Put simply, an Enduring Power of Attorney relates to financial and/or property decisions, while an Enduring Power of Guardianship relates to important personal, lifestyle and treatment decisions.

Enduring Power of Attorney (EPA) – financial and/or property decisions

This is an agreement that enables an adult with full legal capacity to appoint another person to make decisions on their behalf about property, financial and business matters.

The benefit of an enduring power of attorney is that, unlike an ordinary power of attorney, it will continue to operate even if you lose full legal capacity.

An Enduring Power of Attorney does not cover personal and lifestyle decisions, including decisions about treatment. Its authority is limited to decisions about your property and financial affairs.

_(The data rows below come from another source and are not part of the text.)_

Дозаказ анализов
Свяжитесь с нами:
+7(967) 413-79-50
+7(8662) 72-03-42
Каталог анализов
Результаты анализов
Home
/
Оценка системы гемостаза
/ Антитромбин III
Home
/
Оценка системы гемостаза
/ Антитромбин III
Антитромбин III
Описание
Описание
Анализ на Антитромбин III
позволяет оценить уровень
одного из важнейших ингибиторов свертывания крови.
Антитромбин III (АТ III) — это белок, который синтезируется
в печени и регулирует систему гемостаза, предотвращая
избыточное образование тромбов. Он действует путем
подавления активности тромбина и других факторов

Enduring Power of Guardianship (EPG) – personal and lifestyle decisions

This is an agreement that enables an adult with full legal capacity to appoint another person to make decisions on their behalf about personal, lifestyle and treatment matters.

Your enduring guardian could be authorised to make decisions about things such as where you live and who you live with, the support services you have access to and the treatment you receive. They can also seek and receive information on your behalf.

An Enduring Power of Guardianship does not permit your guardian to make a property or financial decisions on your behalf.

You can appoint more than one enduring guardian as joint enduring guardians. However, they must act jointly, which means they must reach an agreement on any decisions they make on your behalf.

If you plan to appoint more than one enduring guardian it is important you consider their ability to work together on your behalf.

The Office of the Public Advocate recommends you appoint no more than two joint enduring guardians. You can also substitute enduring guardians who would take over decision-making responsibilities if one or more of your enduring guardians was unable to continue in the role.

The scope of authority you give to an enduring guardian or guardians is determined by you when you make your Enduring Power of Guardianship.

When should I organise these documents, if I want to?

Both an Enduring Power of Attorney and an Enduring Power of Guardianship are made by adults with full legal capacity.

However, it is never too late to make either.

If you no longer have full legal capacity, your family can still apply to the State Administration Tribunal (SAT) to be appointed to either role.

It may be difficult to talk to your family about these things, but it’s important to make your wishes known in case you need someone to make decisions on your behalf in the future.